### Extrait
────────────────
Si habiles, leurs battements d’ailes dans la brèche, qu’à peine apparu aux regards des gens, l’Archipel était déjà devenu un mirage : il n’avait pas de réalité dans le présent, il n’en aurait jamais dans l’avenir, ah, dans le passé, oui, il avait existé, peut-être… Mais ça, c’était le culte de la personnalité ! (Commode, « le culte de la personnalité » : on profère cela et on croit avoir expliqué quelque chose.) Et ce qui était réel, ce qui restait, ce qui comblait la brèche et était établi pour les siècles des siècles, c’était « Gloire au Parti ! ». (Au début, on le glorifiait apparemment parce que « cela ne se reproduirait plus », mais ensuite on en vint presque à lui rendre gloire en même temps pour l’Archipel lui-même, tout se fondait, impossible de faire le départ : les gens n’avaient pas encore réussi à se procurer la revue qui contenait le fameux récit que de partout montait déjà ce cri : « Gloire au Parti ! ». Ils n’en étaient pas encore arrivés à l’endroit où on donne des coups de fouet que de tous côtés roulait déjà ce cri : « Gloire au Parti ! »)
Les chérubins du mensonge chargés de la garde du Mur avaient mené à bien la première opération.
Mais la brèche restait là. Et tant qu’il en était ainsi, leurs ailes ne pouvaient prendre de repos.
La seconde opération fut une tentative de substitution. De même qu’un prestidigitateur vous change une poule en orange presque sans se dissimuler derrière son foulard, de même il s’agissait d’escamoter purement et simplement l’Archipel et, à la place de celui qui est montré dans le récit, d’en présenter aux spectateurs un autre, tout différent et beaucoup plus noble. Ces tentatives furent d’abord prudentes (on pensait l’auteur proche du trône) : il fallait opérer la substitution sans cesser de vanter les mérites du récit. Raconter, par exemple, des choses vues sur l’Archipel « par des témoins oculaires » : au camp, les communistes « ne s’occupaient pas, il est vrai, de faire rentrer les cotisations, mais tenaient la nuit des réunions (?) clandestines où ils étudiaient les nouvelles politiques… Dénoncés par des mouchards, ils allaient croupir au cachot pour avoir chanté à voix basse l’“Internationale”… Bandéristes et vlassoviens s’ingéniaient à faire subir des avanies aux vrais communistes et à les mutiler avec la complicité (!) des autorités du camp… Mais tout cela, Soljénitsyne ne nous l’a pas montré. Il y avait dans cette vie terrible quelque chose qu’il n’a pas su voir. »
────────────────
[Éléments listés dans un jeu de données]

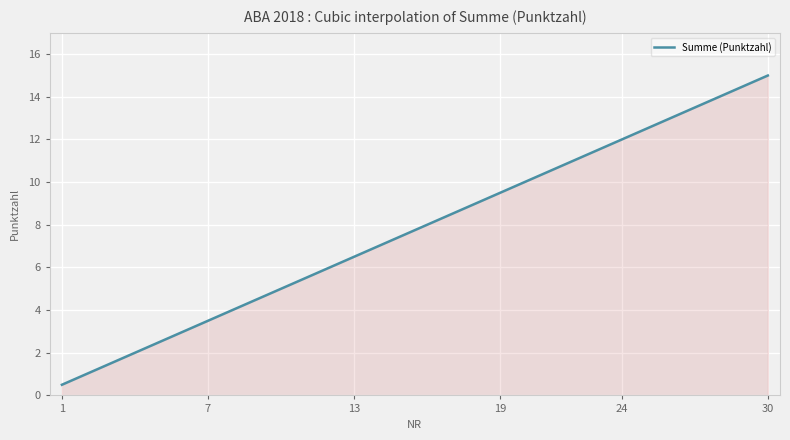

What is the maximum value shown in the chart?

15.0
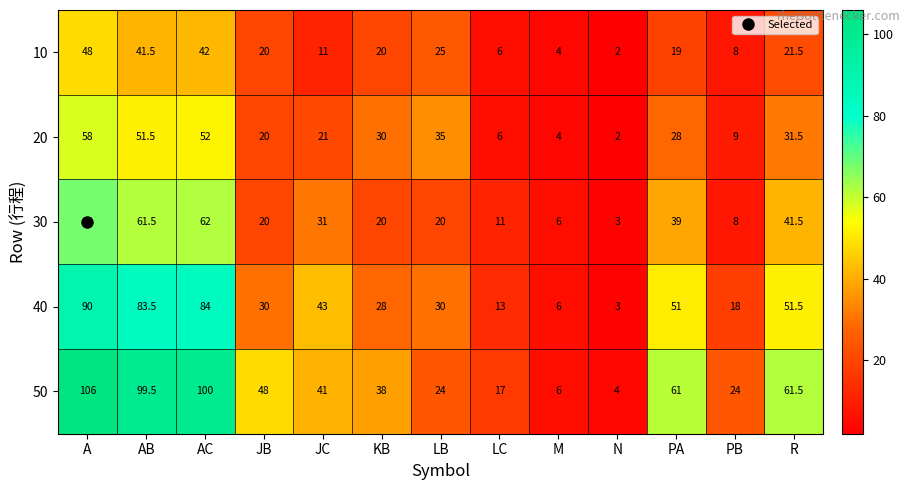

What is the average value of the 40 series?

40.8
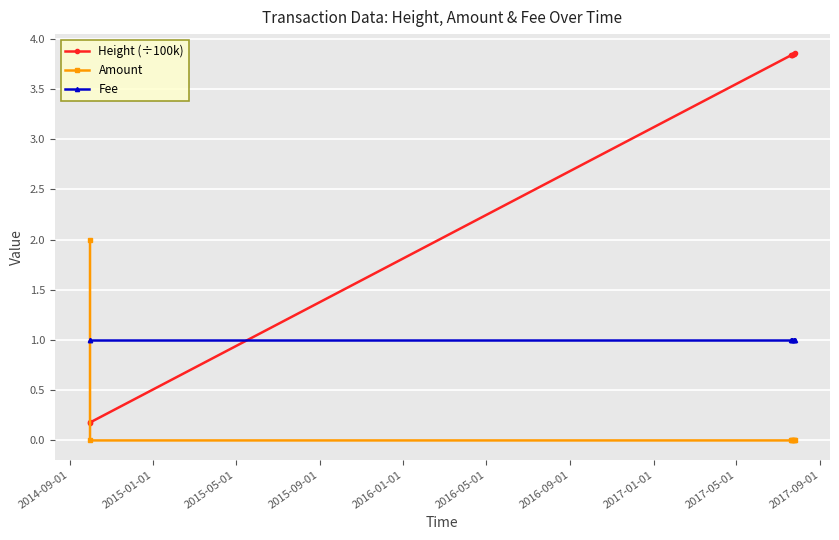

List the series in order of their peak value, lowest first.

Fee, Amount, Height (÷100k)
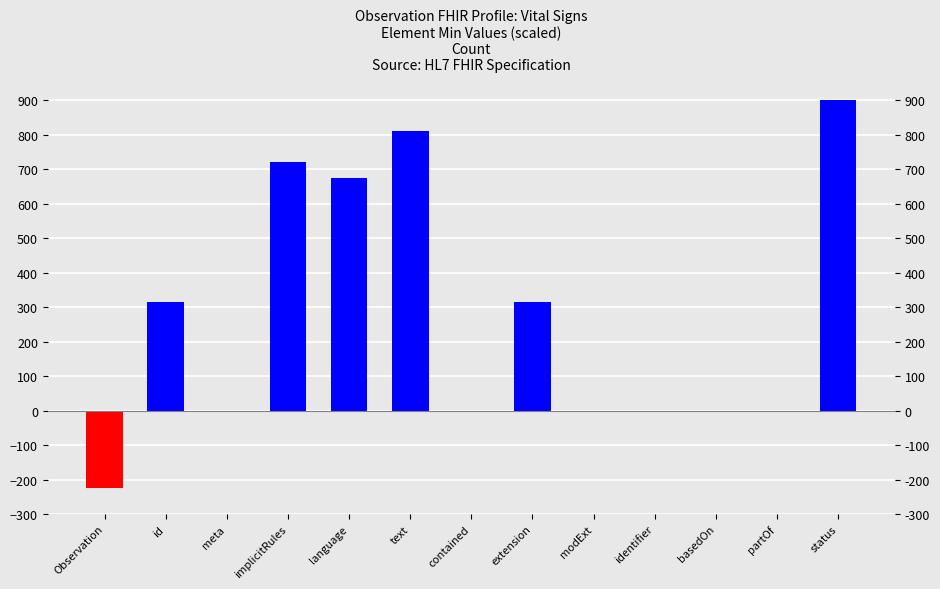

What is the maximum value shown in the chart?

900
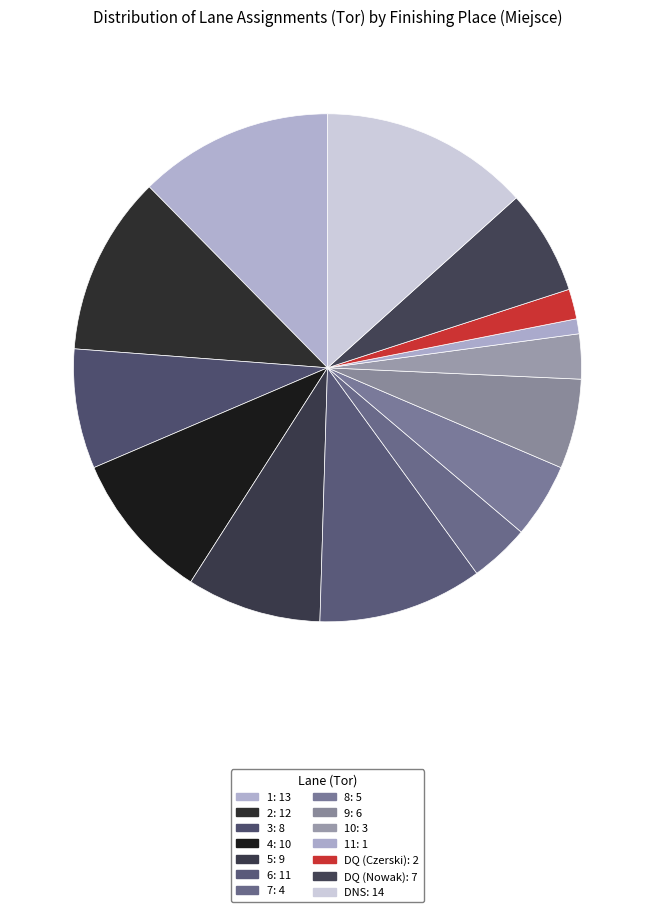

Count the number of slices in the pie.

14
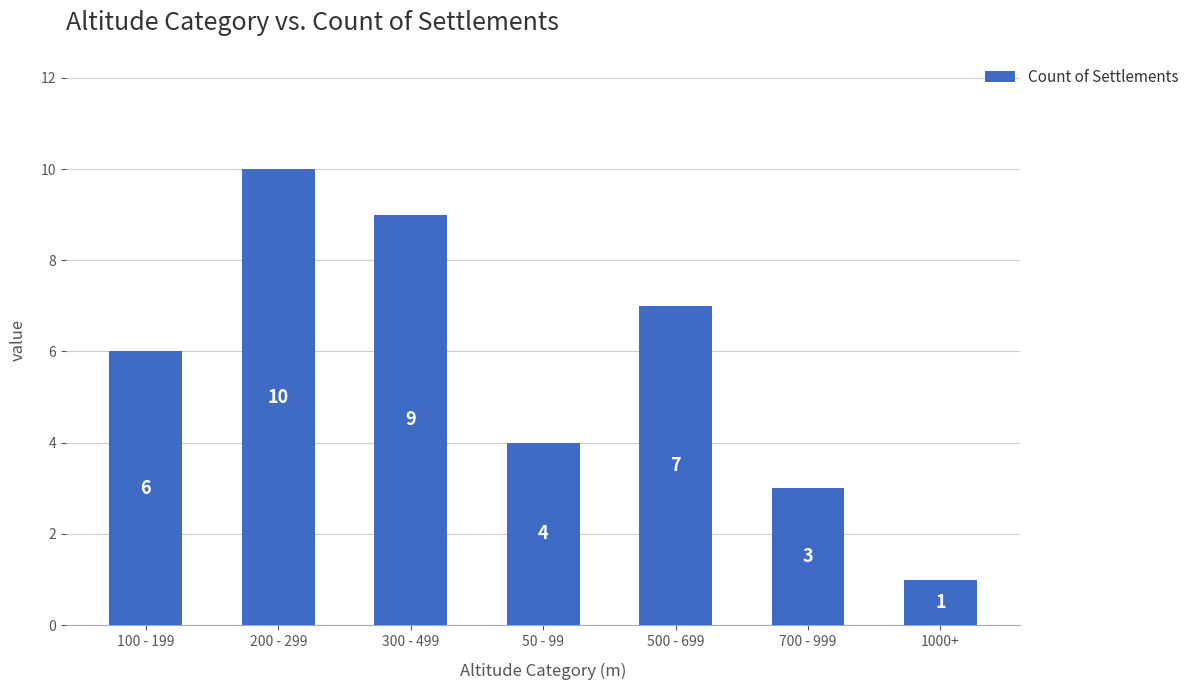

Count the values in the range 3 to 9.

5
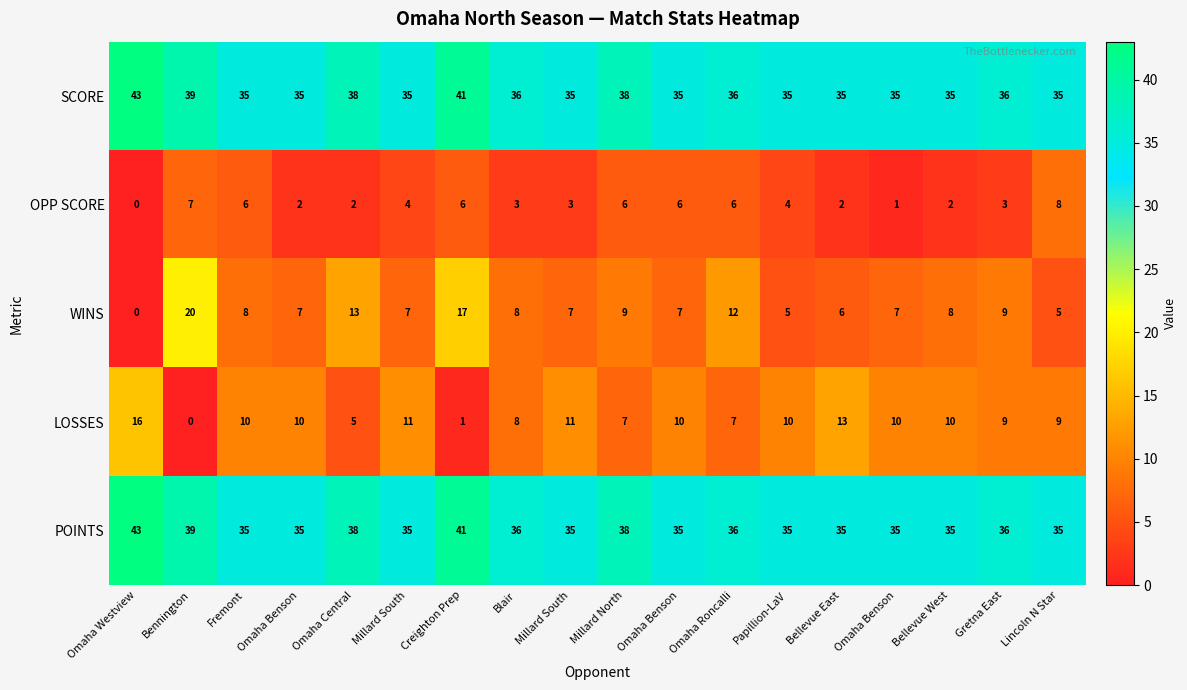

How many distinct data groups are displayed?

5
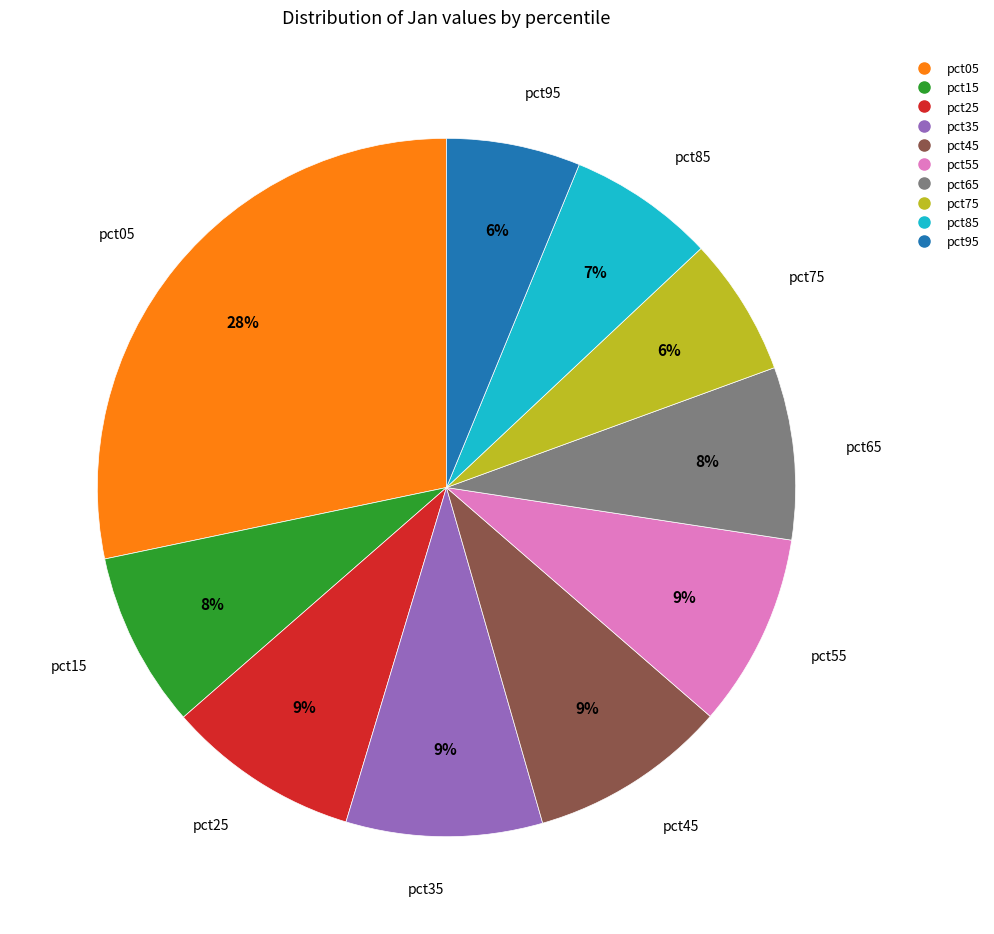

To the nearest percent, what portion does pct35 represent?

9%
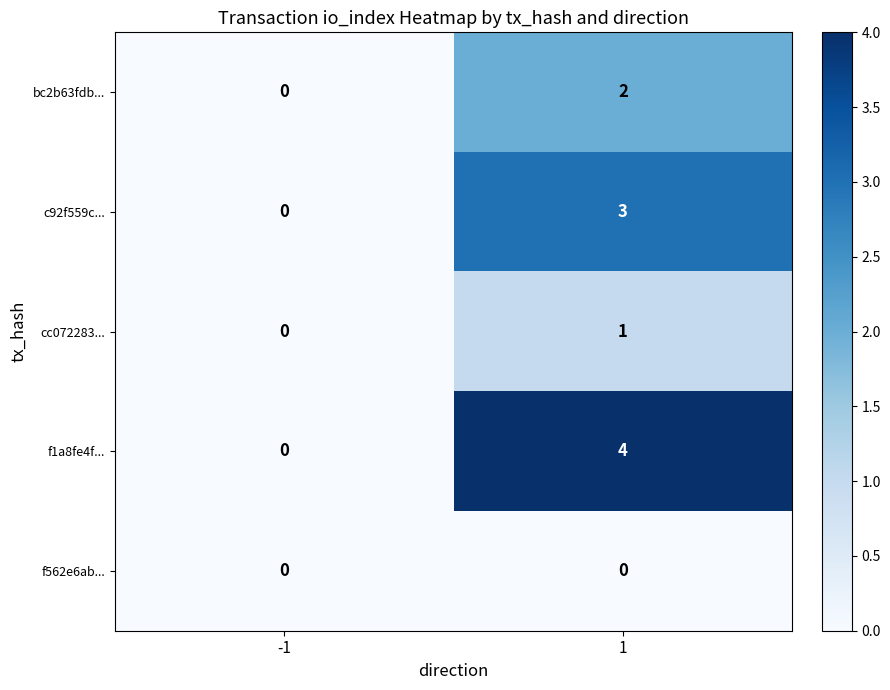

What is the difference between the maximum and minimum values in the f1a8fe4f... series?

4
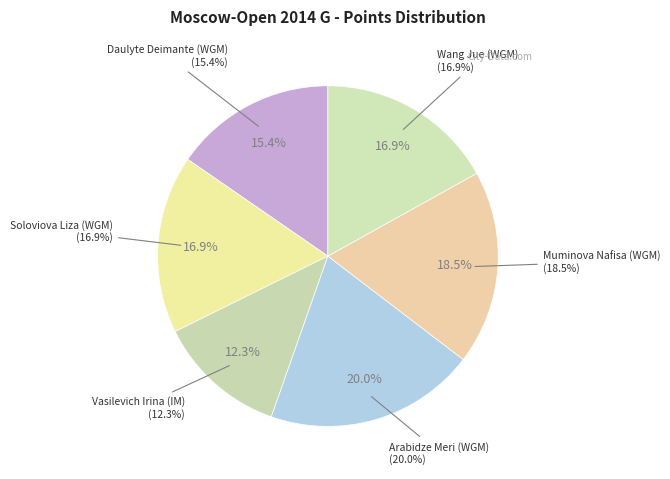

How much of the chart is everything except Soloviova Liza (WGM)?

83.1%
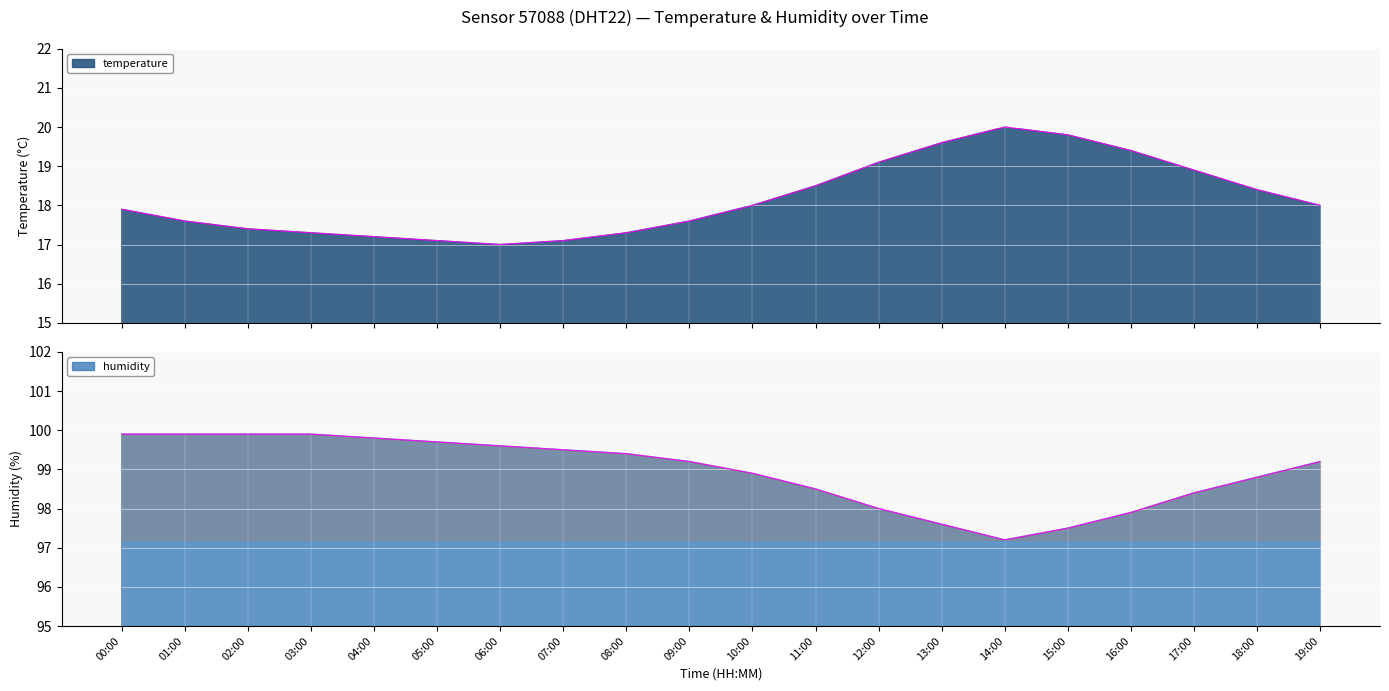

In temperature, how many points are higher than both neighbors (excluding endpoints)?

1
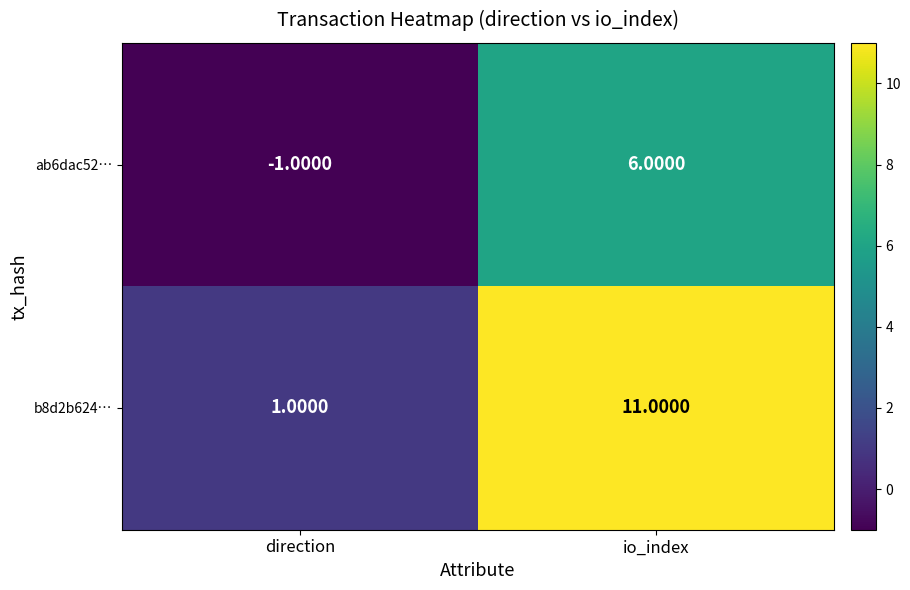

Between direction and io_index, which series saw the biggest shift?

b8d2b624…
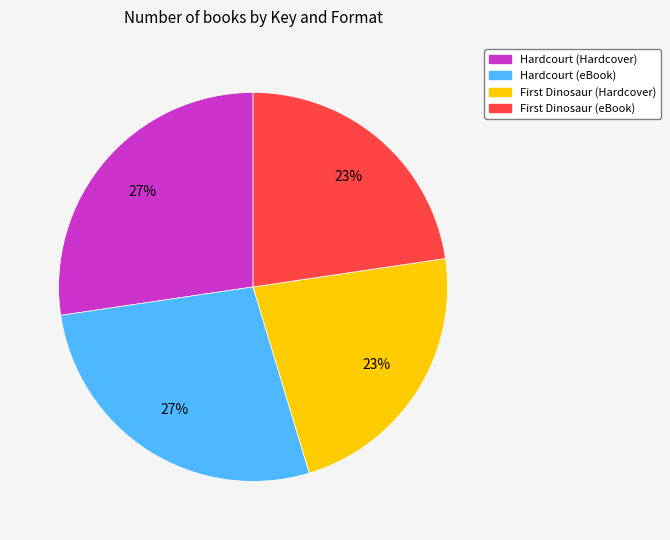

How many segments does this pie chart have?

4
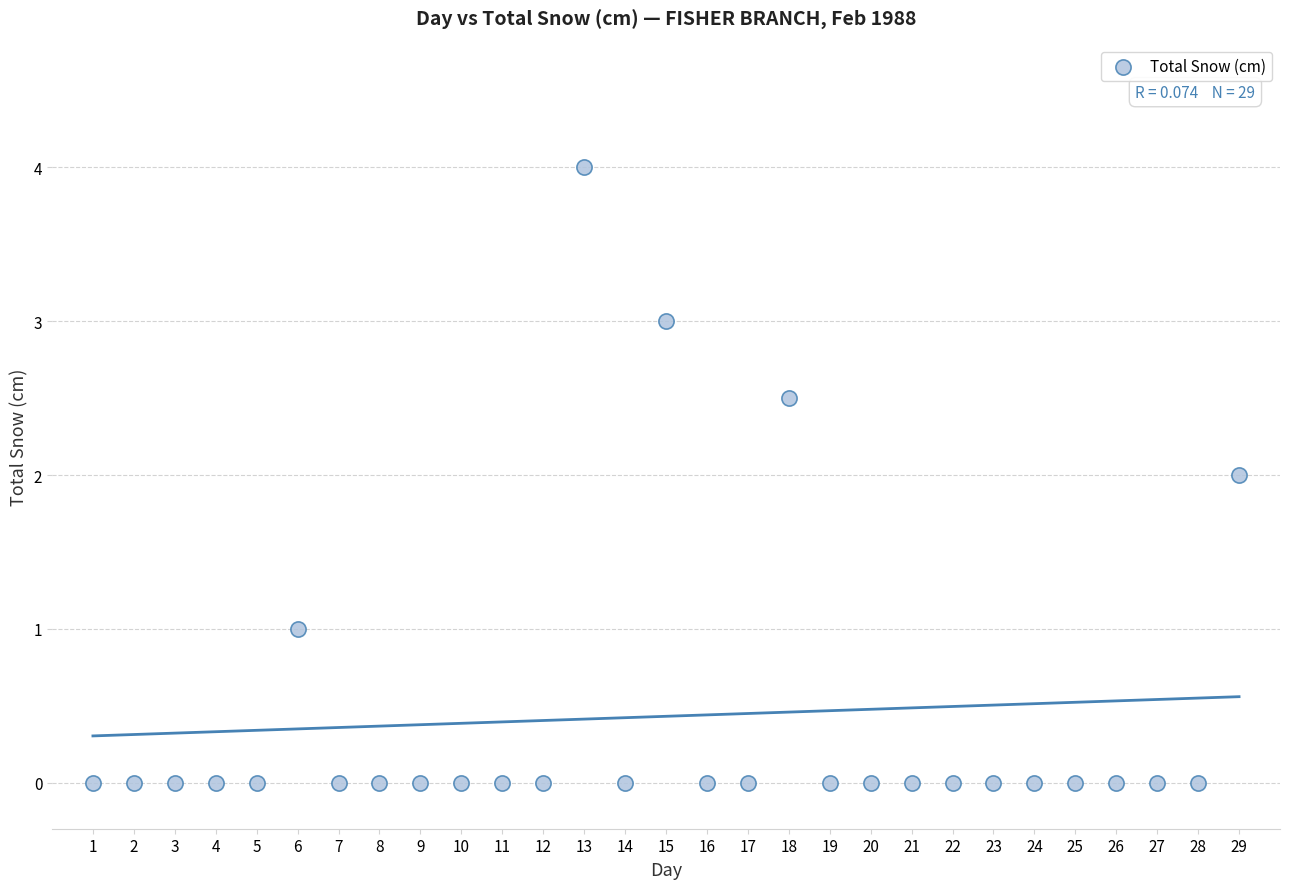

What is the range of Y values (max minus min)?

4.0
────────────────
### Consignes
[A] D'après l'extrait sur l'Archipel, en quoi consistait la seconde opération ?
[B] Prolongez l'extrait sur l'Archipel à la suite de sa dernière phrase.

### Réponses
[A] C'était une tentative de substitution.

[B]
L’auteur de l’article, lui, n’a jamais mis les pieds dans un camp, mais il a su voir. Habile, n’est-ce pas ? Les camps, apprenons-nous, n’émanaient pas du pouvoir soviétique ni du Parti ! (Sans doute les tribunaux non plus n’étaient-ils pas soviétiques.) Dans les camps, c’étaient les vlassoviens et les bandéristes qui faisaient la loi avec la complicité des autorités. (Eh bien ! Quand je pense que nous avions cru Zakharova quand elle disait que les chefs des camps avaient actuellement et avaient toujours eu leur carte du parti !)
Et encore, les journaux de Moscou ne publient pas tout. Tenez, par exemple, le chef de notre phalange littéraire riazanienne, l’écrivain N. Choundik, a proposé, dans une interview donnée à l’APN à destination de l’Occident (l’interview n’a pas été publiée : l’APN serait-elle complice, elle aussi ?…), cet autre type de jugement sur l’Archipel :
« maudit soit l’impérialisme international qui a provoqué l’apparition de tous ces camps ! »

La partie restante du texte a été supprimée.